Calvin Morris

Martin Luther King Jr. Derived His Leadership From the Core Tradition of the Black Baptist Church

Minister, historian


Human rights advocate the Reverend Dr. Calvin Sylvester Morris was born March 16, 1941, in Philadelphia. He attended Meade Elementary School and Vaux Junior High School. Morris was awarded a partial scholarship to Friends Select High School, a private Quaker school known for its high standards. One of two black students in his class, Morris graduated with honors in 1959. He then went on to Lincoln University in Oxford, Pennsylvania graduating cum laude in 1963 with a B.A. in history. At Boston University, he earned an M.A. in history in 1964 and an S.B.T. in theology in 1967. Morris was also ordained in the United Methodist Church.

Later in 1967, Morris moved to Chicago to work on his Ph.D., but was asked by the Reverend Jesse Jackson to become the associate director and national coordinator of the Southern Christian Leadership Conference's Operation Breadbasket, now the Rainbow/PUSH Coalition. He served from 1967 to 1971, through the assassinations of Dr. Martin Luther King, Jr. and Fred Hampton. Breadbasket attracted activists and celebrities like Fannie Lou Hamer, Bill Cosby, Julius "Cannonball" Adderly, Rosa Parks, Bishop Desmond Tutu, Mahalia Jackson and Sammy Davis, Jr.

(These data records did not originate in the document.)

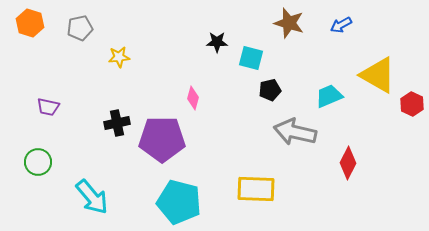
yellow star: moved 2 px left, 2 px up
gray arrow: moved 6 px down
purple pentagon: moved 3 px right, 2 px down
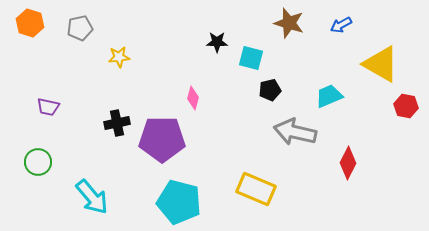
yellow triangle: moved 3 px right, 11 px up
red hexagon: moved 6 px left, 2 px down; rotated 15 degrees counterclockwise
yellow rectangle: rotated 21 degrees clockwise
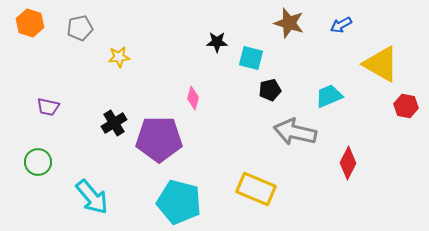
black cross: moved 3 px left; rotated 20 degrees counterclockwise
purple pentagon: moved 3 px left
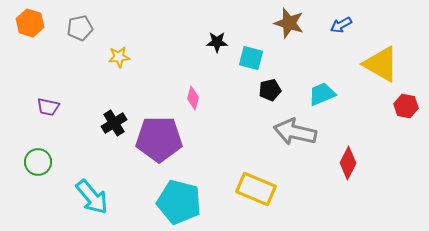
cyan trapezoid: moved 7 px left, 2 px up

From 1971 to 1973, Morris was coordinator of the African American Studies Program at Simmons College in Boston. As executive director of Atlanta's Martin Luther King, Jr. Center for Non-Violent Social Change from 1973 to 1976, Morris was again associated with SCLC as he worked directly with Coretta Scott King. In 1976, he began a sixteen-year professional association with Howard University's School of Divinity during which he worked as director of ministries to church and Society, director of field education and associate professor of pastoral theology. Morris earned his Ph.D. in American history from Boston University in 1982. He was executive vice president of Academic Services and academic dean at Interdenominational Theological Center in Atlanta from 1992 to 1998. Chicago's Community Renewal Society (CRS) hired Morris as executive director in 1998. At CRS, Morris presides over two publications, a staff of forty-seven and a budget of $4.5 million.

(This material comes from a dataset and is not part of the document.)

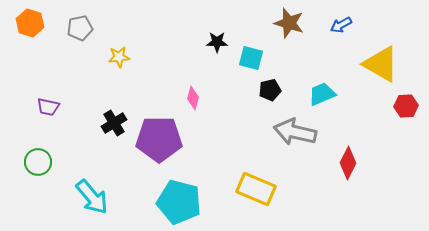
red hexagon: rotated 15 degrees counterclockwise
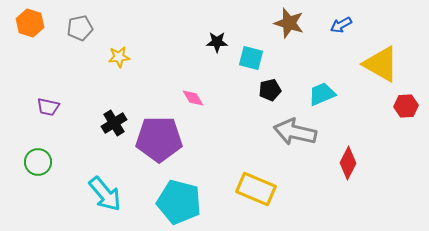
pink diamond: rotated 45 degrees counterclockwise
cyan arrow: moved 13 px right, 3 px up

Morris is a board member of the Golden Apple Foundation, Chicago Chamber Musicians, Chicago Theater Company,Sojourner and the Wieboldt Foundation. He is a co-convener of the Justice Coalition of Greater Chicago and is a co-chairman of Jobs for Justice Clergy Committee. Morris was elected treasurer of the Board of Trustees of Lincoln University, his alma mater. He lives near his daughter in Chicago.